In any event, this case does not require the court to consider whether pleadings are categorically excluded from the definition of communication for § 1692c purposes, because the case can be decided under the factors discussed in Gburek on the precise ground that Defendants raised in their motion for judgment. Considering the Gburek factors, which include whether there is a demand for payment, the nature of the parties' relationship, and the objective purpose and context of the communications, I conclude that Defendants' reply filed in state court was not a communication made to a debtor in connection with the collection of a debt. First, although Plaintiff notes that the reply demands judgment in favor of the creditor, I give this fact little weight. This is not a communication to a debtor demanding payment on a debt in the traditional sense, it is a communication to the court demanding judgment. Second, although the parties' relationship arose out of Plaintiff's creditor-debtor relationship with Defendants' client in the state case, and although Defendants can themselves be considered debt collectors for FDCPA purposes, the relationship at issue for present purposes is one of opposing litigants, not merely that of creditor and debtor.

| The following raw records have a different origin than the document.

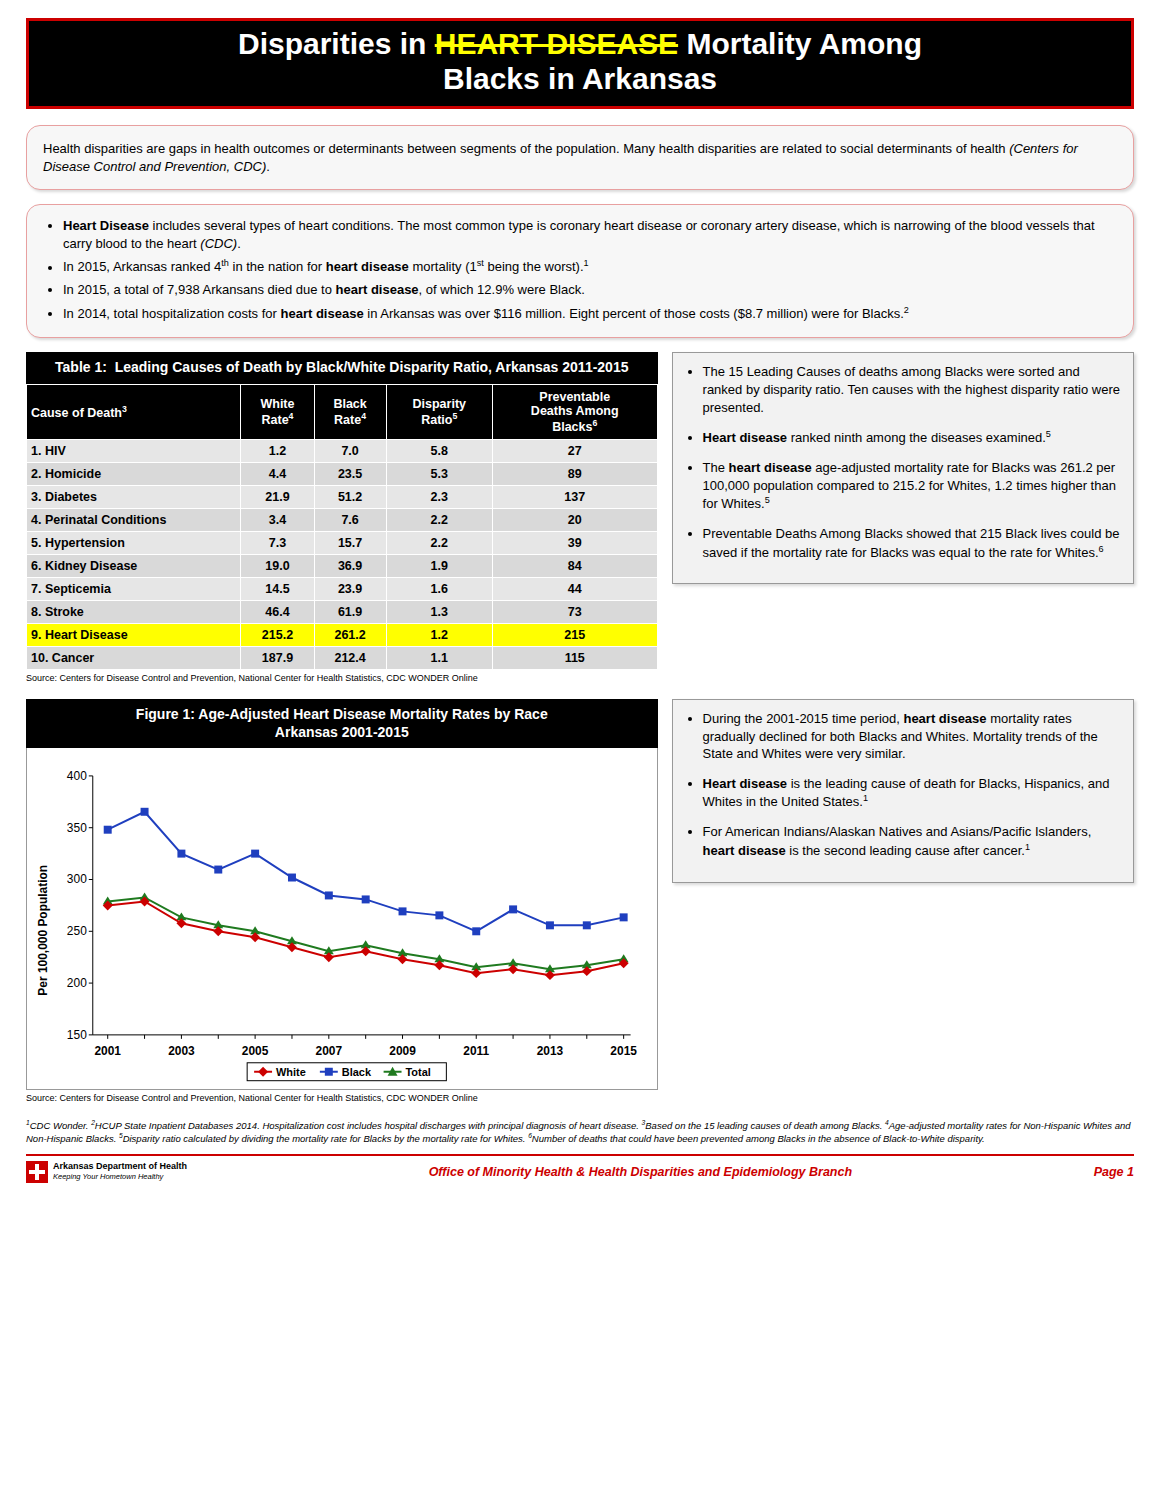Disparities in HEART DISEASE Mortality Among
Blacks in Arkansas
Health disparities are gaps in health outcomes or determinants between segments of the population. Many health disparities are related to social determinants of health (Centers for Disease Control and Prevention, CDC).
Heart Disease includes several types of heart conditions. The most common type is coronary heart disease or coronary artery disease, which is narrowing of the blood vessels that carry blood to the heart (CDC).
In 2015, Arkansas ranked 4th in the nation for heart disease mortality (1st being the worst).1
In 2015, a total of 7,938 Arkansans died due to heart disease, of which 12.9% were Black.
In 2014, total hospitalization costs for heart disease in Arkansas was over $116 million. Eight percent of those costs ($8.7 million) were for Blacks.2
Table 1: Leading Causes of Death by Black/White Disparity Ratio, Arkansas 2011-2015
| Cause of Death 3 | White Rate 4 | Black Rate 4 | Disparity Ratio 5 | Preventable Deaths Among Blacks 6 |
| --- | --- | --- | --- | --- |
| 1. HIV | 1.2 | 7.0 | 5.8 | 27 |
| 2. Homicide | 4.4 | 23.5 | 5.3 | 89 |
| 3. Diabetes | 21.9 | 51.2 | 2.3 | 137 |
| 4. Perinatal Conditions | 3.4 | 7.6 | 2.2 | 20 |
| 5. Hypertension | 7.3 | 15.7 | 2.2 | 39 |
| 6. Kidney Disease | 19.0 | 36.9 | 1.9 | 84 |
| 7. Septicemia | 14.5 | 23.9 | 1.6 | 44 |
| 8. Stroke | 46.4 | 61.9 | 1.3 | 73 |
| 9. Heart Disease | 215.2 | 261.2 | 1.2 | 215 |
| 10. Cancer | 187.9 | 212.4 | 1.1 | 115 |
Source: Centers for Disease Control and Prevention, National Center for Health Statistics, CDC WONDER Online
The 15 Leading Causes of deaths among Blacks were sorted and ranked by disparity ratio. Ten causes with the highest disparity ratio were presented.
Heart disease ranked ninth among the diseases examined.5
The heart disease age-adjusted mortality rate for Blacks was 261.2 per 100,000 population compared to 215.2 for Whites, 1.2 times higher than for Whites.5
Preventable Deaths Among Blacks showed that 215 Black lives could be saved if the mortality rate for Blacks was equal to the rate for Whites.6
Figure 1: Age-Adjusted Heart Disease Mortality Rates by Race
Arkansas 2001-2015
Per 100,000 Population 400 350 300 250 200 150 2001 2003 2005 2007 2009 2011 2013 2015 White Black Total
Source: Centers for Disease Control and Prevention, National Center for Health Statistics, CDC WONDER Online
During the 2001-2015 time period, heart disease mortality rates gradually declined for both Blacks and Whites. Mortality trends of the State and Whites were very similar.
Heart disease is the leading cause of death for Blacks, Hispanics, and Whites in the United States.1
For American Indians/Alaskan Natives and Asians/Pacific Islanders, heart disease is the second leading cause after cancer.1
1CDC Wonder. 2HCUP State Inpatient Databases 2014. Hospitalization cost includes hospital discharges with principal diagnosis of heart disease. 3Based on the 15 leading causes of death among Blacks. 4Age-adjusted mortality rates for Non-Hispanic Whites and Non-Hispanic Blacks. 5Disparity ratio calculated by dividing the mortality rate for Blacks by the mortality rate for Whites. 6Number of deaths that could have been prevented among Blacks in the absence of Black-to-White disparity.
Arkansas Department of Health
Keeping Your Hometown Healthy
Office of Minority Health & Health Disparities and Epidemiology Branch
Page 1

Finally, and by far most importantly in the commonsense analysis dictated under Gburek, the context and purpose of the "communication" at issue here weighs against finding that the reply was a communication in connection with the collection of a debt. As noted, Plaintiff argues that the purpose of the reply was to prosecute the state action, which itself was an action on a debt, and therefore Plaintiff believes this factor weighs most heavily in his favor. Broadly speaking, Plaintiff has a point. But at this level of generality, any filing in the state case would be considered in connection with the collection of the alleged debt. I believe Gburek's commonsense approach requires a more fact-specific inquiry such that the question is the purpose and context of the particular communication at issue. The context of the reply was that it was required to be filed under Wisconsin rules of civil procedure once Plaintiff filed the answer and counterclaim. The purpose of the reply was to respond to the claims in Plaintiff's counterclaim and avoid defaulting on those claims. Viewed in this light, it is clear that the only thing the pleading had to do with the collection of a debt is that it was filed in a debt collection case. This alone is not sufficient to meet the threshold requirement that the communication upon which the claim is based be made "in connection with the collection of any debt."
For all of these reasons, Defendants' motion for judgment on the pleadings is GRANTED and the case is DISMISSED. The Clerk is directed to enter judgment forthwith.
SO ORDERED this 30th day of December, 2015.